» **EXERCISE**:
List all lines of the data that include the string "none".

» **THE DATA**:

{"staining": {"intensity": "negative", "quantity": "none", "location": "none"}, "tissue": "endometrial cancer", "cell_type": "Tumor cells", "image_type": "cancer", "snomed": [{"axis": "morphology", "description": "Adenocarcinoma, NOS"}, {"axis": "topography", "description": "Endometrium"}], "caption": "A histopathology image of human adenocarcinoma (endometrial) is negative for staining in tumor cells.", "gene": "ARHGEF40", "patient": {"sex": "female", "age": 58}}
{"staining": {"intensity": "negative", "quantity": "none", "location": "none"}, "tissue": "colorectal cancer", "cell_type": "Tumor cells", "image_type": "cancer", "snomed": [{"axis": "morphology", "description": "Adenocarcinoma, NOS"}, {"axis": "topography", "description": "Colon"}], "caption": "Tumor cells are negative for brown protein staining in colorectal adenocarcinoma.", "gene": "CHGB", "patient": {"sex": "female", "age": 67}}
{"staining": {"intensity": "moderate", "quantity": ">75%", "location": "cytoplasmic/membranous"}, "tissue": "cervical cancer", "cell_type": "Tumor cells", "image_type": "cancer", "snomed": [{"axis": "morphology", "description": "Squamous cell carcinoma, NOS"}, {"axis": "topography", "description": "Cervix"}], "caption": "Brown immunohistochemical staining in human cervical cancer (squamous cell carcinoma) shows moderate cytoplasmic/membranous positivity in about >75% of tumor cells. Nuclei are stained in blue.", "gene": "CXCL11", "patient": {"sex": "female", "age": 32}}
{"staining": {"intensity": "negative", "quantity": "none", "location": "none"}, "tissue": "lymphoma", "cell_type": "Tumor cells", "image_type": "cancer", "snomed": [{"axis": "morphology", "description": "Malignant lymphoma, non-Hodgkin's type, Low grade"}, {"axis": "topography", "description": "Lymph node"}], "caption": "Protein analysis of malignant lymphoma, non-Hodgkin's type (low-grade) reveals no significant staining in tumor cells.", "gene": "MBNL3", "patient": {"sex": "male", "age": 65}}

» **OUTPUT**:
{"staining": {"intensity": "negative", "quantity": "none", "location": "none"}, "tissue": "endometrial cancer", "cell_type": "Tumor cells", "image_type": "cancer", "snomed": [{"axis": "morphology", "description": "Adenocarcinoma, NOS"}, {"axis": "topography", "description": "Endometrium"}], "caption": "A histopathology image of human adenocarcinoma (endometrial) is negative for staining in tumor cells.", "gene": "ARHGEF40", "patient": {"sex": "female", "age": 58}}
{"staining": {"intensity": "negative", "quantity": "none", "location": "none"}, "tissue": "colorectal cancer", "cell_type": "Tumor cells", "image_type": "cancer", "snomed": [{"axis": "morphology", "description": "Adenocarcinoma, NOS"}, {"axis": "topography", "description": "Colon"}], "caption": "Tumor cells are negative for brown protein staining in colorectal adenocarcinoma.", "gene": "CHGB", "patient": {"sex": "female", "age": 67}}
{"staining": {"intensity": "negative", "quantity": "none", "location": "none"}, "tissue": "lymphoma", "cell_type": "Tumor cells", "image_type": "cancer", "snomed": [{"axis": "morphology", "description": "Malignant lymphoma, non-Hodgkin's type, Low grade"}, {"axis": "topography", "description": "Lymph node"}], "caption": "Protein analysis of malignant lymphoma, non-Hodgkin's type (low-grade) reveals no significant staining in tumor cells.", "gene": "MBNL3", "patient": {"sex": "male", "age": 65}}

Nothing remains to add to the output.